Print each of the following entries line for line, with no changes.

++++

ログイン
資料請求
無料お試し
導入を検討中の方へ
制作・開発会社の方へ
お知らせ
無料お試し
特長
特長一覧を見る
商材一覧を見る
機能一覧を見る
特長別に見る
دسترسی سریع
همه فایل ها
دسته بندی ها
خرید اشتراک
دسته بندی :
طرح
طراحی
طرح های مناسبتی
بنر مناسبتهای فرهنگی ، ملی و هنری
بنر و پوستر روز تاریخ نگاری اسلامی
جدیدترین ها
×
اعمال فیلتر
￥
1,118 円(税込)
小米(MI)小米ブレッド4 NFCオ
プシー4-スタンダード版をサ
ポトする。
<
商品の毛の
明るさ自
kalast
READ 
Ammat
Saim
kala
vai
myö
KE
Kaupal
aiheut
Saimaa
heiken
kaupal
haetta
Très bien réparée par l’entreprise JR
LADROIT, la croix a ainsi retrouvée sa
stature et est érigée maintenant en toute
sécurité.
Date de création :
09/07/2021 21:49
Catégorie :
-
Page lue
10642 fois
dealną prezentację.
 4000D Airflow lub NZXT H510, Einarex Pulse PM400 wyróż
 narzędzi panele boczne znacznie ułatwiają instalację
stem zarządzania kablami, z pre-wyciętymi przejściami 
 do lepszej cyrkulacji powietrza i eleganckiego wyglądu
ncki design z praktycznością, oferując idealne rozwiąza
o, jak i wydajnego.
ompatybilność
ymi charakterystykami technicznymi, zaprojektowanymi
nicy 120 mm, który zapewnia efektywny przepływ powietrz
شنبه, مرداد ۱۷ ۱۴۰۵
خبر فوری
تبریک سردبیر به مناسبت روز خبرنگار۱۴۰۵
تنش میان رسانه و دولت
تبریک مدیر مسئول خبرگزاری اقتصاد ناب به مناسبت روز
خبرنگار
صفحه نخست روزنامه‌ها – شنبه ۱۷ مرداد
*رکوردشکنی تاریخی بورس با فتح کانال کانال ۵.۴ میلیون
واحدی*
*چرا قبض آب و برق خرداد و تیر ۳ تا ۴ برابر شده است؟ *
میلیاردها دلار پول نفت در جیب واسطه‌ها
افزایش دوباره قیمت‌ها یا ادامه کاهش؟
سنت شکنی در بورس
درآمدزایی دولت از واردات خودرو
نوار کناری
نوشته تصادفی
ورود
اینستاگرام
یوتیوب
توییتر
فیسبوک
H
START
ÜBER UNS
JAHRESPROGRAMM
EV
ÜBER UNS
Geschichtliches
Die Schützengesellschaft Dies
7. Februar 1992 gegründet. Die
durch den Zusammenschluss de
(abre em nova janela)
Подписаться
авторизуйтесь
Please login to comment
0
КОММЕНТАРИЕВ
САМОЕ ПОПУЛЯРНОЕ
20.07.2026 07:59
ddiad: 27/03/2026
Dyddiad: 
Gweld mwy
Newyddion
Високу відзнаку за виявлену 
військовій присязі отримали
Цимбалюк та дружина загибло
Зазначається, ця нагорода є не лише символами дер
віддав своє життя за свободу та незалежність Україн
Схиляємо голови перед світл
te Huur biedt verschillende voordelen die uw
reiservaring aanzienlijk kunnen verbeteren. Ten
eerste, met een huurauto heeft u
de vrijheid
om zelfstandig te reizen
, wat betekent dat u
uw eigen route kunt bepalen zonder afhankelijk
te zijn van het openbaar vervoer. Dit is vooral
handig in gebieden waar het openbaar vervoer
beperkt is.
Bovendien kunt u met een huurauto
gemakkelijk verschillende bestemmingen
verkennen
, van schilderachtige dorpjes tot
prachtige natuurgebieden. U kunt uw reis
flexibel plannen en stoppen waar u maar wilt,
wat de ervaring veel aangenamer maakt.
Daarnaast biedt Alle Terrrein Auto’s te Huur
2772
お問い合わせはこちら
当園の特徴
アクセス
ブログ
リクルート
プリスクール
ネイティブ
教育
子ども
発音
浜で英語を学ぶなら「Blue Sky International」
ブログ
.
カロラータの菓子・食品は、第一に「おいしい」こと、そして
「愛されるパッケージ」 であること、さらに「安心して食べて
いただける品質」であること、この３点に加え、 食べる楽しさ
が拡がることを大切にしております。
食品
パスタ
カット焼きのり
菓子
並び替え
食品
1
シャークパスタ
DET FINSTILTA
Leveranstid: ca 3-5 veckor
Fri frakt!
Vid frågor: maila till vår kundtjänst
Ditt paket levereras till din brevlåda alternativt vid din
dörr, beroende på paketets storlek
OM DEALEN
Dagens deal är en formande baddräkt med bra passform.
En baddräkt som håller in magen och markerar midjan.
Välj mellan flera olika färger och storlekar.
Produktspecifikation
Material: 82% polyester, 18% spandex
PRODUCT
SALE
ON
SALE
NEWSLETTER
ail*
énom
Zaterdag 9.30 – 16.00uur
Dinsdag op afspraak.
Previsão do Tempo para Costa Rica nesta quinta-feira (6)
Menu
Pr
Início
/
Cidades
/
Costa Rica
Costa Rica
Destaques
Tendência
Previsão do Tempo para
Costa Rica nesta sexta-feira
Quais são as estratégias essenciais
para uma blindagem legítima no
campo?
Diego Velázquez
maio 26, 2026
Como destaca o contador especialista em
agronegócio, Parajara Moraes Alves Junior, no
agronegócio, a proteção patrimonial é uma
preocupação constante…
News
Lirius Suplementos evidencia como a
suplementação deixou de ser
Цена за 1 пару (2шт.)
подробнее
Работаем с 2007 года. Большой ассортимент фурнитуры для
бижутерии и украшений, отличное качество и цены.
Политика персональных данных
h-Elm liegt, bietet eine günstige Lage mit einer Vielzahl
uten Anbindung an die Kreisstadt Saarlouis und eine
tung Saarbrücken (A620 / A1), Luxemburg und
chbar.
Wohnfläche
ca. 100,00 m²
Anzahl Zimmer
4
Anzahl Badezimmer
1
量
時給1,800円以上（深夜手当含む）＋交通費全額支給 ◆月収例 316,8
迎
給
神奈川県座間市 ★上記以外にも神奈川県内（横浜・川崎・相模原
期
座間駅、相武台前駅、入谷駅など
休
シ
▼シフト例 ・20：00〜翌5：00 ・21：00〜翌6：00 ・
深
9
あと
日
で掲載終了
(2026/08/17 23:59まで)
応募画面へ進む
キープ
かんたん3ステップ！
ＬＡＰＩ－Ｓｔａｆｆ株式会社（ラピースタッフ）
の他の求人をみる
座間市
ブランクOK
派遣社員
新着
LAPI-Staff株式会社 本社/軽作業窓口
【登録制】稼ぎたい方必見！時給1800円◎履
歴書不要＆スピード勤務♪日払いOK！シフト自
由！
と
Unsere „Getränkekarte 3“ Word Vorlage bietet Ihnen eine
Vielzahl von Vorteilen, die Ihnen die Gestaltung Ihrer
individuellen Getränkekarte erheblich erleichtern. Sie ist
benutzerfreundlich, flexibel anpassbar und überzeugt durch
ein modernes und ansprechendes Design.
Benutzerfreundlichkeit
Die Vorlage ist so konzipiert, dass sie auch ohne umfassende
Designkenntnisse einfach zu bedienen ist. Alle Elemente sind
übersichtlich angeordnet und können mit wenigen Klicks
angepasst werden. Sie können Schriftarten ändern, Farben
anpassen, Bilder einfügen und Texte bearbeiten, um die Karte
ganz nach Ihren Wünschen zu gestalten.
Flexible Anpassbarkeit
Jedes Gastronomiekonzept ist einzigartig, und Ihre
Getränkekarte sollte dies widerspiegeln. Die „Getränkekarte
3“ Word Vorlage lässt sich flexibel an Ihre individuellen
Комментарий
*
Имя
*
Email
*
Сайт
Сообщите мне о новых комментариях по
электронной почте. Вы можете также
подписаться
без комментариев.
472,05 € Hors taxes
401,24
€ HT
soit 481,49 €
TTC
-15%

++++

> COMPLETED TASK
ログイン
資料請求
無料お試し
導入を検討中の方へ
制作・開発会社の方へ
お知らせ
無料お試し
特長
特長一覧を見る
商材一覧を見る
機能一覧を見る
特長別に見る
دسترسی سریع
همه فایل ها
دسته بندی ها
خرید اشتراک
دسته بندی :
طرح
طراحی
طرح های مناسبتی
بنر مناسبتهای فرهنگی ، ملی و هنری
بنر و پوستر روز تاریخ نگاری اسلامی
جدیدترین ها
×
اعمال فیلتر
￥
1,118 円(税込)
小米(MI)小米ブレッド4 NFCオ
プシー4-スタンダード版をサ
ポトする。
<
商品の毛の
明るさ自
kalast
READ 
Ammat
Saim
kala
vai
myö
KE
Kaupal
aiheut
Saimaa
heiken
kaupal
haetta
Très bien réparée par l’entreprise JR
LADROIT, la croix a ainsi retrouvée sa
stature et est érigée maintenant en toute
sécurité.
Date de création :
09/07/2021 21:49
Catégorie :
-
Page lue
10642 fois
dealną prezentację.
 4000D Airflow lub NZXT H510, Einarex Pulse PM400 wyróż
 narzędzi panele boczne znacznie ułatwiają instalację
stem zarządzania kablami, z pre-wyciętymi przejściami 
 do lepszej cyrkulacji powietrza i eleganckiego wyglądu
ncki design z praktycznością, oferując idealne rozwiąza
o, jak i wydajnego.
ompatybilność
ymi charakterystykami technicznymi, zaprojektowanymi
nicy 120 mm, który zapewnia efektywny przepływ powietrz
شنبه, مرداد ۱۷ ۱۴۰۵
خبر فوری
تبریک سردبیر به مناسبت روز خبرنگار۱۴۰۵
تنش میان رسانه و دولت
تبریک مدیر مسئول خبرگزاری اقتصاد ناب به مناسبت روز
خبرنگار
صفحه نخست روزنامه‌ها – شنبه ۱۷ مرداد
*رکوردشکنی تاریخی بورس با فتح کانال کانال ۵.۴ میلیون
واحدی*
*چرا قبض آب و برق خرداد و تیر ۳ تا ۴ برابر شده است؟ *
میلیاردها دلار پول نفت در جیب واسطه‌ها
افزایش دوباره قیمت‌ها یا ادامه کاهش؟
سنت شکنی در بورس
درآمدزایی دولت از واردات خودرو
نوار کناری
نوشته تصادفی
ورود
اینستاگرام
یوتیوب
توییتر
فیسبوک
H
START
ÜBER UNS
JAHRESPROGRAMM
EV
ÜBER UNS
Geschichtliches
Die Schützengesellschaft Dies
7. Februar 1992 gegründet. Die
durch den Zusammenschluss de
(abre em nova janela)
Подписаться
авторизуйтесь
Please login to comment
0
КОММЕНТАРИЕВ
САМОЕ ПОПУЛЯРНОЕ
20.07.2026 07:59
ddiad: 27/03/2026
Dyddiad: 
Gweld mwy
Newyddion
Високу відзнаку за виявлену 
військовій присязі отримали
Цимбалюк та дружина загибло
Зазначається, ця нагорода є не лише символами дер
віддав своє життя за свободу та незалежність Україн
Схиляємо голови перед світл
te Huur biedt verschillende voordelen die uw
reiservaring aanzienlijk kunnen verbeteren. Ten
eerste, met een huurauto heeft u
de vrijheid
om zelfstandig te reizen
, wat betekent dat u
uw eigen route kunt bepalen zonder afhankelijk
te zijn van het openbaar vervoer. Dit is vooral
handig in gebieden waar het openbaar vervoer
beperkt is.
Bovendien kunt u met een huurauto
gemakkelijk verschillende bestemmingen
verkennen
, van schilderachtige dorpjes tot
prachtige natuurgebieden. U kunt uw reis
flexibel plannen en stoppen waar u maar wilt,
wat de ervaring veel aangenamer maakt.
Daarnaast biedt Alle Terrrein Auto’s te Huur
2772
お問い合わせはこちら
当園の特徴
アクセス
ブログ
リクルート
プリスクール
ネイティブ
教育
子ども
発音
浜で英語を学ぶなら「Blue Sky International」
ブログ
.
カロラータの菓子・食品は、第一に「おいしい」こと、そして
「愛されるパッケージ」 であること、さらに「安心して食べて
いただける品質」であること、この３点に加え、 食べる楽しさ
が拡がることを大切にしております。
食品
パスタ
カット焼きのり
菓子
並び替え
食品
1
シャークパスタ
DET FINSTILTA
Leveranstid: ca 3-5 veckor
Fri frakt!
Vid frågor: maila till vår kundtjänst
Ditt paket levereras till din brevlåda alternativt vid din
dörr, beroende på paketets storlek
OM DEALEN
Dagens deal är en formande baddräkt med bra passform.
En baddräkt som håller in magen och markerar midjan.
Välj mellan flera olika färger och storlekar.
Produktspecifikation
Material: 82% polyester, 18% spandex
PRODUCT
SALE
ON
SALE
NEWSLETTER
ail*
énom
Zaterdag 9.30 – 16.00uur
Dinsdag op afspraak.
Previsão do Tempo para Costa Rica nesta quinta-feira (6)
Menu
Pr
Início
/
Cidades
/
Costa Rica
Costa Rica
Destaques
Tendência
Previsão do Tempo para
Costa Rica nesta sexta-feira
Quais são as estratégias essenciais
para uma blindagem legítima no
campo?
Diego Velázquez
maio 26, 2026
Como destaca o contador especialista em
agronegócio, Parajara Moraes Alves Junior, no
agronegócio, a proteção patrimonial é uma
preocupação constante…
News
Lirius Suplementos evidencia como a
suplementação deixou de ser
Цена за 1 пару (2шт.)
подробнее
Работаем с 2007 года. Большой ассортимент фурнитуры для
бижутерии и украшений, отличное качество и цены.
Политика персональных данных
h-Elm liegt, bietet eine günstige Lage mit einer Vielzahl
uten Anbindung an die Kreisstadt Saarlouis und eine
tung Saarbrücken (A620 / A1), Luxemburg und
chbar.
Wohnfläche
ca. 100,00 m²
Anzahl Zimmer
4
Anzahl Badezimmer
1
量
時給1,800円以上（深夜手当含む）＋交通費全額支給 ◆月収例 316,8
迎
給
神奈川県座間市 ★上記以外にも神奈川県内（横浜・川崎・相模原
期
座間駅、相武台前駅、入谷駅など
休
シ
▼シフト例 ・20：00〜翌5：00 ・21：00〜翌6：00 ・
深
9
あと
日
で掲載終了
(2026/08/17 23:59まで)
応募画面へ進む
キープ
かんたん3ステップ！
ＬＡＰＩ－Ｓｔａｆｆ株式会社（ラピースタッフ）
の他の求人をみる
座間市
ブランクOK
派遣社員
新着
LAPI-Staff株式会社 本社/軽作業窓口
【登録制】稼ぎたい方必見！時給1800円◎履
歴書不要＆スピード勤務♪日払いOK！シフト自
由！
と
Unsere „Getränkekarte 3“ Word Vorlage bietet Ihnen eine
Vielzahl von Vorteilen, die Ihnen die Gestaltung Ihrer
individuellen Getränkekarte erheblich erleichtern. Sie ist
benutzerfreundlich, flexibel anpassbar und überzeugt durch
ein modernes und ansprechendes Design.
Benutzerfreundlichkeit
Die Vorlage ist so konzipiert, dass sie auch ohne umfassende
Designkenntnisse einfach zu bedienen ist. Alle Elemente sind
übersichtlich angeordnet und können mit wenigen Klicks
angepasst werden. Sie können Schriftarten ändern, Farben
anpassen, Bilder einfügen und Texte bearbeiten, um die Karte
ganz nach Ihren Wünschen zu gestalten.
Flexible Anpassbarkeit
Jedes Gastronomiekonzept ist einzigartig, und Ihre
Getränkekarte sollte dies widerspiegeln. Die „Getränkekarte
3“ Word Vorlage lässt sich flexibel an Ihre individuellen
Комментарий
*
Имя
*
Email
*
Сайт
Сообщите мне о новых комментариях по
электронной почте. Вы можете также
подписаться
без комментариев.
472,05 € Hors taxes
401,24
€ HT
soit 481,49 €
TTC
-15%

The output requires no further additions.